* Textauszug

Pensionskassen in Not : Drum prüfe, wer sich ewig bindet
Die betriebliche Altersversorgung stellt einen immer wichtigeren Beitrag in der persönlichen Altersund Lebensplanung dar, um schwindende gesetzliche Leistungen zu ergänzen.
Um die Betriebsrenten aber in den Zeiten von Wirtschafts-, Finanz- und Pandemiekrisen sowie Patchworkbiografien der Arbeitnehmer zu erhalten, bedarf es des Faktors Sicherheit in stürmischen Zeiten. Einen Sicherheitsanker stellt dabei seit 1975 der Pensions-Sicherungs-Verein a. G. dar, der bei Insolvenz des Arbeitgebers für die Leistungen der betrieblichen Altersversorgung eintritt. Rund drei bis fünf Millionen Versicherte von Pensionskassen müssen aber derzeit um ihre betriebliche Altersversorgung zittern. In Europa fehlen nach dem letzten Stresstest in diesem Jahr 430 Milliarden Euro in den Pensionskassen. Warum, erfahren Sie in diesem Beitrag und erhalten zugleich Tipps für die richtige Zukunftsstrategie.

* Datensatzeinträge
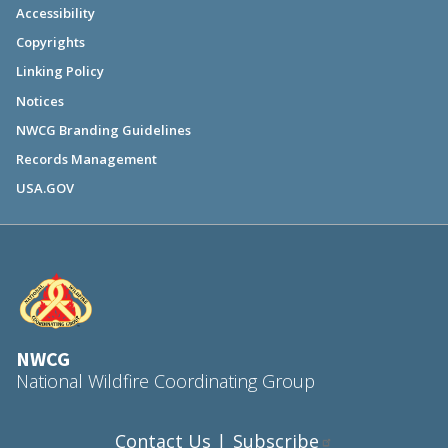
Accessibility
Copyrights
Linking Policy
Notices
NWCG Branding Guidelines
Records Management
USA.GOV
NWCG
National Wildfire Coordinating Group
Contact Us
Subscribe
|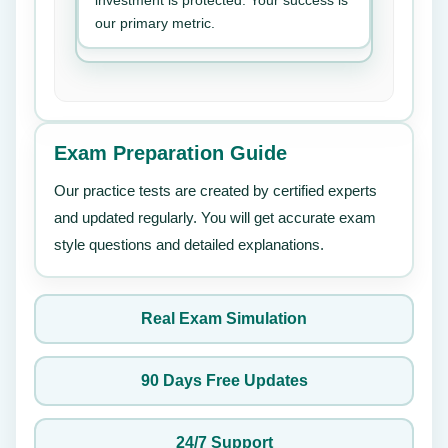
investment is protected. Your success is
our primary metric.
Exam Preparation Guide
Our practice tests are created by certified experts
and updated regularly. You will get accurate exam
style questions and detailed explanations.
Real Exam Simulation
90 Days Free Updates
24/7 Support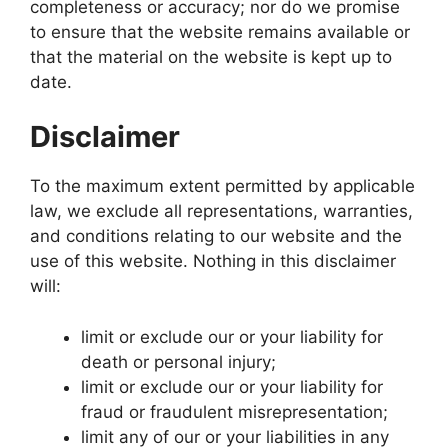
completeness or accuracy; nor do we promise
to ensure that the website remains available or
that the material on the website is kept up to
date.
Disclaimer
To the maximum extent permitted by applicable
law, we exclude all representations, warranties,
and conditions relating to our website and the
use of this website. Nothing in this disclaimer
will:
limit or exclude our or your liability for
death or personal injury;
limit or exclude our or your liability for
fraud or fraudulent misrepresentation;
limit any of our or your liabilities in any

* Aufgaben
**A.** Schreiben Sie aus dem Textauszug über Pensionskassen den Abschnitt von „Pensionskassen in Not“ bis „Leistungen zu ergänzen.“ wortgetreu ab.
**B.** Beantworten Sie anhand des Textauszugs über Pensionskassen diese Fragen:
(i) Seit welchem Jahr ist der Pensions-Sicherungs-Verein a. G. ein Sicherheitsanker?
(ii) Wie viele Versicherte von Pensionskassen müssen derzeit um ihre betriebliche Altersversorgung zittern?
(iii) Wie viel Geld fehlt nach dem letzten Stresstest in Europa in den Pensionskassen?

* Antworten
**A.**
Pensionskassen in Not : Drum prüfe, wer sich ewig bindet
Die betriebliche Altersversorgung stellt einen immer wichtigeren Beitrag in der persönlichen Altersund Lebensplanung dar, um schwindende gesetzliche Leistungen zu ergänzen.

**B.**
(i) Seit 1975.
(ii) Rund drei bis fünf Millionen.
(iii) 430 Milliarden Euro.